Dr Tristan Smith, Professor of Energy and Transport at the UCL Energy Institute, said: “Many stakeholders were waiting for clarity from IMO in order to take decisions. Although there are significant complexities and uncertainties in what was agreed in April, even conservative projections of how remaining policy details will be finalized results in a ‘no brainer’ choice for shipowners in dual fuel ammonia. However equivalent clarity is not available for producers of fuels, particularly e-fuels. This analysis indicates it’s likely that key investment decisions for e-fuels will await a strong outcome from the IMO policy debate on the zero and near zero reward mechanism, unless they are supported by other opportunities or governments.”

The analysis shows ammonia duel-fueled ships have a clear competitive advantage from at least the mid-term (mid-2030's) onwards and create the broadest optionality for least cost compliance in the short-term.

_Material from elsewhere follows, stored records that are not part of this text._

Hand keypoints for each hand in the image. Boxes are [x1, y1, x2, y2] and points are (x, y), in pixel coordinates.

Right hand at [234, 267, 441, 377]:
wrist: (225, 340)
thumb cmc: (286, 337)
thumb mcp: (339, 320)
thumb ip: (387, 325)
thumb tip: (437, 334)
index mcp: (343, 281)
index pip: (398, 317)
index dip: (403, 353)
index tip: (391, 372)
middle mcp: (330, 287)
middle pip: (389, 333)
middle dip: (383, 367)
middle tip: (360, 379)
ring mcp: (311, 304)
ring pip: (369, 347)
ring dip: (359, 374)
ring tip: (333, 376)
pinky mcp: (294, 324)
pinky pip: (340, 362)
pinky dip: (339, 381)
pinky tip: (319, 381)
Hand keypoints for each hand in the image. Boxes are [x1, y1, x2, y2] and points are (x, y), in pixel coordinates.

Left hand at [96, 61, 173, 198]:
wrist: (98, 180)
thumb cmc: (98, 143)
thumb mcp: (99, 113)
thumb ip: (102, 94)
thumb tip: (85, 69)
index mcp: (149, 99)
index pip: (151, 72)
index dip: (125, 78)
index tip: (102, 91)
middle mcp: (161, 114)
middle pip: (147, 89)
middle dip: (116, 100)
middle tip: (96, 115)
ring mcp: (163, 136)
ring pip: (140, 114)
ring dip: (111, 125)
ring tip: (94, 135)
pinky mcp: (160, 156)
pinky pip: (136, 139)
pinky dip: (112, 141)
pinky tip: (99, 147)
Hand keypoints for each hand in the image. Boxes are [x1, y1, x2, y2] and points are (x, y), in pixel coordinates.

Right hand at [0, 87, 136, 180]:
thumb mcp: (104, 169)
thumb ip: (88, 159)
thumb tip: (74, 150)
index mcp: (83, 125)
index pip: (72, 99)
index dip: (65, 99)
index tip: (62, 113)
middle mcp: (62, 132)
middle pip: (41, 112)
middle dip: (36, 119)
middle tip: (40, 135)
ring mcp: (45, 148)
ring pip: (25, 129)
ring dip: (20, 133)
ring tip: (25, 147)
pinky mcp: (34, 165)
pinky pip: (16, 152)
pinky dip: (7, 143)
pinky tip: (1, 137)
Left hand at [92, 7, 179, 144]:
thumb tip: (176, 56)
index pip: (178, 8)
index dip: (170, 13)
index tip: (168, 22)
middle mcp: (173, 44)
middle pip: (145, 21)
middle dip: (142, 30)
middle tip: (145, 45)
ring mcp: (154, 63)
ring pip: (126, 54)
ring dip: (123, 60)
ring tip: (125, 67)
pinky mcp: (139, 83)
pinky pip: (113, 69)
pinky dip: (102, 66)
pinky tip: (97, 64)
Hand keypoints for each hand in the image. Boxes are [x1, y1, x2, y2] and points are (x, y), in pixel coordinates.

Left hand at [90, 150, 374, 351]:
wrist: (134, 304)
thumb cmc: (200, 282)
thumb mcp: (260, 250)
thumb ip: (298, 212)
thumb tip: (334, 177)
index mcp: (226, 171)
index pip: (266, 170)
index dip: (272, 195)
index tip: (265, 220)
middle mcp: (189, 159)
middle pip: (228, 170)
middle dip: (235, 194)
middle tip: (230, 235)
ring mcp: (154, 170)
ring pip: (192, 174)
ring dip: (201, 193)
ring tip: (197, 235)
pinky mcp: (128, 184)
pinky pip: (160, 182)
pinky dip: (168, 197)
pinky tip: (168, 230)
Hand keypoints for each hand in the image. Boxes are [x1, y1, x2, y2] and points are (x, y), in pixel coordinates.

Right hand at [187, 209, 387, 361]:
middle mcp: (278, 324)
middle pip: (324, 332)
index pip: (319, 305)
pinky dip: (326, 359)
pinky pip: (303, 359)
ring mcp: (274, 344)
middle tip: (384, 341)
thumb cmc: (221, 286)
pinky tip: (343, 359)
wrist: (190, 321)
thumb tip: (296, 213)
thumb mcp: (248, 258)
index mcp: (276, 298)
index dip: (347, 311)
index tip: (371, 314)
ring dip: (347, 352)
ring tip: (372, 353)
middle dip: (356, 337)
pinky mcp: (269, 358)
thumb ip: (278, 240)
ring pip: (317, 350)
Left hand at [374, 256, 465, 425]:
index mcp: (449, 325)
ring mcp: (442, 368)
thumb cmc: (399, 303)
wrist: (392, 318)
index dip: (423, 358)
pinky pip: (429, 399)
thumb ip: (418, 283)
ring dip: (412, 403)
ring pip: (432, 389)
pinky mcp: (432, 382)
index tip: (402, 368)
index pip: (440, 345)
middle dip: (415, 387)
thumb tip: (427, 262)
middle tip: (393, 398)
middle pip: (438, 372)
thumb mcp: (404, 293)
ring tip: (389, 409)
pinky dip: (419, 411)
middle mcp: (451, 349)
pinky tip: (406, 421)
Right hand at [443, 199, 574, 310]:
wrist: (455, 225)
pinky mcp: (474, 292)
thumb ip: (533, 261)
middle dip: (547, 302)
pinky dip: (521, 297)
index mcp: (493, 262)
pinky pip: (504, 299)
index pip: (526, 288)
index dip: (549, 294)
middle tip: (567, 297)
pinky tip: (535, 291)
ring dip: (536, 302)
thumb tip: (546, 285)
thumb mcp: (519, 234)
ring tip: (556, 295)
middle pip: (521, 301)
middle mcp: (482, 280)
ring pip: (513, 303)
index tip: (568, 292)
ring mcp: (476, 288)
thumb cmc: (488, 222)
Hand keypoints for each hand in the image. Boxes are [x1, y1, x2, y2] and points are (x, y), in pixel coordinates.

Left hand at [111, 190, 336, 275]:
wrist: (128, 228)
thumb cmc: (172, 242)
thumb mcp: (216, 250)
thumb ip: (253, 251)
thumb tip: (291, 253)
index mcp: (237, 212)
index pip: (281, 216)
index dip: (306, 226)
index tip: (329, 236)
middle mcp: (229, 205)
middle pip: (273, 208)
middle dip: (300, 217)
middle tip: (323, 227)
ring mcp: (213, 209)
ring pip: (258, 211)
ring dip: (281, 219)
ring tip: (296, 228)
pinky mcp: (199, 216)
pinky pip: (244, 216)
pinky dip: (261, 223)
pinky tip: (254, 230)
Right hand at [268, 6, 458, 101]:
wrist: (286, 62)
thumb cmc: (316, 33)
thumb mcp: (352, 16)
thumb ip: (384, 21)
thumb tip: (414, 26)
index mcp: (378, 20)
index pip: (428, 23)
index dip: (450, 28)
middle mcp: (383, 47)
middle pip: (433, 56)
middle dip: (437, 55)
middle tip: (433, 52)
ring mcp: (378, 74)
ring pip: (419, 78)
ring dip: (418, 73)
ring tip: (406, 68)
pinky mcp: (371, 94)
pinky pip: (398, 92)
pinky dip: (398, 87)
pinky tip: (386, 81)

When considering the likely specifics of the reward mechanism, the potential for e-ammonia to be a competitive compliance pathway is even earlier, from 2028 onwards.

The TCO analysis indicates that the strategy to only own conventionally fueled tonnage is now uncompetitive in both the short-term and certainly the mid-term – as well as constraining opportunities to benefit from reward revenues.

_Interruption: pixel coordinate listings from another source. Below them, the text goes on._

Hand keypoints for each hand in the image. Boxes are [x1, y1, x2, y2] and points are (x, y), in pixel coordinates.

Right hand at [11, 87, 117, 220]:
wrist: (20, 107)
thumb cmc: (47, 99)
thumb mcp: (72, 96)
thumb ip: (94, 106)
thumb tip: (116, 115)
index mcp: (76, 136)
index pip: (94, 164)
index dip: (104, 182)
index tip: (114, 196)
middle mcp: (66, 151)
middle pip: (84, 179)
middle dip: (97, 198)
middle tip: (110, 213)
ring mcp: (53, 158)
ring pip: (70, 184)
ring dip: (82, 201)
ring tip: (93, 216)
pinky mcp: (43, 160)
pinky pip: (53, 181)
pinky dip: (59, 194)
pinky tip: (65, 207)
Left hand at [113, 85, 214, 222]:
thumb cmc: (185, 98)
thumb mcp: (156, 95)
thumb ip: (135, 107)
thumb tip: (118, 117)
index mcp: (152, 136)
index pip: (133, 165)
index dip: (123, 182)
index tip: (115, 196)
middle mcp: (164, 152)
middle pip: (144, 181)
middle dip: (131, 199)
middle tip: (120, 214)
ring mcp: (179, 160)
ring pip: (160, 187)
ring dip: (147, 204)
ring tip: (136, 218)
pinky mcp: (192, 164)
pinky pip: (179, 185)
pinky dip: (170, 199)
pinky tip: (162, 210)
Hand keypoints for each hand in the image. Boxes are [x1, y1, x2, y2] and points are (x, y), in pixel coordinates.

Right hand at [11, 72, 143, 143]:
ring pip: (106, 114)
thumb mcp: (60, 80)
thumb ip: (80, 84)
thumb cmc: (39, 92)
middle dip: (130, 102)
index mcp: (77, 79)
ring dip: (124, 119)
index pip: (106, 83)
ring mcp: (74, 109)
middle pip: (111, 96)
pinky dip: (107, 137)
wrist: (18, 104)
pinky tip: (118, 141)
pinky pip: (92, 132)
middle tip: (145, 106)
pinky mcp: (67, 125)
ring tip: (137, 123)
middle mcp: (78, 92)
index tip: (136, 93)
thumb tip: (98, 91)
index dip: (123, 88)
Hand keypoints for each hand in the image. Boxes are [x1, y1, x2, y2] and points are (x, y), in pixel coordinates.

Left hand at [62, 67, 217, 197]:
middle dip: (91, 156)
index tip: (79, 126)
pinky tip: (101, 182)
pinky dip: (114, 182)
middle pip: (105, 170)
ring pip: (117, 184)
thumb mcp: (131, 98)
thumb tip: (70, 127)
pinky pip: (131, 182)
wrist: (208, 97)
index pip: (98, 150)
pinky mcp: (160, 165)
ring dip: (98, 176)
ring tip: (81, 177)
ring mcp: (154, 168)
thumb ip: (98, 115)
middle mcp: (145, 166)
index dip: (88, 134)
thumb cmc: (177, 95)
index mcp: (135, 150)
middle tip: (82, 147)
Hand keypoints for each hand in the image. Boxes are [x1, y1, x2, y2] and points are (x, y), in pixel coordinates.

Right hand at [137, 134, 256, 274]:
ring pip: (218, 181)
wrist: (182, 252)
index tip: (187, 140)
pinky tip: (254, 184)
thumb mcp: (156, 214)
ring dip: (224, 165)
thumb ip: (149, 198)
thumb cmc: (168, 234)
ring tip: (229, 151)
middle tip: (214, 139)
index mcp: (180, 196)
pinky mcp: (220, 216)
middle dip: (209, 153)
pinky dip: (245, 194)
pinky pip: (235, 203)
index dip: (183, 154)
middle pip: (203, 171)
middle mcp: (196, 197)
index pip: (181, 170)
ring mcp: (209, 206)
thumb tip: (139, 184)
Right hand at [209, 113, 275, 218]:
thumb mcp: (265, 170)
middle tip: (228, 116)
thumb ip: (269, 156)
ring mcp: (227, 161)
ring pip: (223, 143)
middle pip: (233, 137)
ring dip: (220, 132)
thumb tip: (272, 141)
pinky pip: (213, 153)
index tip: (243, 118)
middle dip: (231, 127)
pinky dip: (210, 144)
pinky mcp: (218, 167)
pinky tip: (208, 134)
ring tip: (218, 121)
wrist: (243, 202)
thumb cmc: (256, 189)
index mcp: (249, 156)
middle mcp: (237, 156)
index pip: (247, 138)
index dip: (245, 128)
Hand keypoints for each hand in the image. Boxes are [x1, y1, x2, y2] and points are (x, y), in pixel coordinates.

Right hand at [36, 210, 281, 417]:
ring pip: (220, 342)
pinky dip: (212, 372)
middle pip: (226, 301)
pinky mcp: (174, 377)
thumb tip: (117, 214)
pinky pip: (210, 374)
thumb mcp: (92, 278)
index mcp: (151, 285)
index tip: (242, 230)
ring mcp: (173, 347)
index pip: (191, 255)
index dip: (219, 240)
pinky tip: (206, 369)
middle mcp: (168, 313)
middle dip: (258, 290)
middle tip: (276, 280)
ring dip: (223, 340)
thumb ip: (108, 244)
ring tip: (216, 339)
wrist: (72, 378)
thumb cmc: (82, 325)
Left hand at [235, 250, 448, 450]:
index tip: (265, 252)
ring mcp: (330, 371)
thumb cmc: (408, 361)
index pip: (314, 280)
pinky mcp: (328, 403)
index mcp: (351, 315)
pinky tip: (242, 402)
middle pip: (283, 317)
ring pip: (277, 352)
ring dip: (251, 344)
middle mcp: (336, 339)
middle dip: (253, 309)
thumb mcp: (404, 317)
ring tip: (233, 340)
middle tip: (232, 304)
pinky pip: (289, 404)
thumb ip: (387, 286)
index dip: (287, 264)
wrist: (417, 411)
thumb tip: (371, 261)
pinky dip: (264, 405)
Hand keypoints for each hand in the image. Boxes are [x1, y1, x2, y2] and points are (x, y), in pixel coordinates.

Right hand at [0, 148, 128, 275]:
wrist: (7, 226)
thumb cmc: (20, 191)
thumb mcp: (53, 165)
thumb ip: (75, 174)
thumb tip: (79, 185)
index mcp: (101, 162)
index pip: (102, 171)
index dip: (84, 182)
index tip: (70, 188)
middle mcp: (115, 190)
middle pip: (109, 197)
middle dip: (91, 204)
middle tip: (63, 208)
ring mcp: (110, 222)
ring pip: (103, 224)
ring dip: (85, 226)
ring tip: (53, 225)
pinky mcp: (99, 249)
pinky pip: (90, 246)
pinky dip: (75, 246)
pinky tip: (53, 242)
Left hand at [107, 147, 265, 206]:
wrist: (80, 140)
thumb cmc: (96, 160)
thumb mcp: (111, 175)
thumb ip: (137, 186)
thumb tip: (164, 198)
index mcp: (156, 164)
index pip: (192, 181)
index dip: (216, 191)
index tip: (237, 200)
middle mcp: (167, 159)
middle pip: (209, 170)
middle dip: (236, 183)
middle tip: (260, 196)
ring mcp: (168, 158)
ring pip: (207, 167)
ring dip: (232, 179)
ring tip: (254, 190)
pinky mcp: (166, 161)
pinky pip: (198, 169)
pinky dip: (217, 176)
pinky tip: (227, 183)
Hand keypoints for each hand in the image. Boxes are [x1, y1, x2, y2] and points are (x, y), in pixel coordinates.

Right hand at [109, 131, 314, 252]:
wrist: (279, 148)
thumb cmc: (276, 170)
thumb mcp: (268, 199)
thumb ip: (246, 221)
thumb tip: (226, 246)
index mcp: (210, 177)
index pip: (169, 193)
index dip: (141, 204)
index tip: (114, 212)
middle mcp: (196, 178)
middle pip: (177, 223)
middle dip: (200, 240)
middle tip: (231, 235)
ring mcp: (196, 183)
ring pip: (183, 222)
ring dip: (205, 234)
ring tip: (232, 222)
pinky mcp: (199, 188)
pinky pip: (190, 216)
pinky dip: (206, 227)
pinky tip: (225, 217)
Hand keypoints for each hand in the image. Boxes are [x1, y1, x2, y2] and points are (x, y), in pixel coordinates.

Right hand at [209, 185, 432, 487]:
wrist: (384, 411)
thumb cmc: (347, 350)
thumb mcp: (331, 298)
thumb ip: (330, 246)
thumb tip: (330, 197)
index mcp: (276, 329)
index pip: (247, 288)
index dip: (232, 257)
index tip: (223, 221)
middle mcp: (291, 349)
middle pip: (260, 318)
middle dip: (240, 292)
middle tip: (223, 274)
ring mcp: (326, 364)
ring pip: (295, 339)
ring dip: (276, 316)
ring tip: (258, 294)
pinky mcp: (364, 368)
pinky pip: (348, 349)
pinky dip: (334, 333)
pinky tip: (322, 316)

LNG will initially hold a competitive advantage over alternative fuel choices during the early transition period. Despite any early dominance LNG may achieve in the late 2020s, its prospects become more challenging by the early 2030s. LNG's relatively high emissions intensity presents a fundamental constraint—it cannot generate sustainability units without onboard carbon capture and storage technology.

Consequently, LNG dual-fuel (DF) ships must rely on either lower-emission drop-in fuels (such as bio-LNG, bio-marine gas oil or e-LNG) or accept penalty costs. This dependency, combined with uncertainty surrounding future gas prices and abatement cost differentials compared to other alternatives, can significantly weaken the incentive signals for LNG adoption.

The report indicates that infrastructure investment should focus on ammonia capacity development while preparing for potential rapid scaling, particularly as LNG demand may contract quickly after an initial surge. The analysis reveals mixed signals for different fuel producers, with conventional and LNG producers facing significant demand uncertainty, while biogenic fuel producers receive clearer positive signals if they can achieve competitive pricing.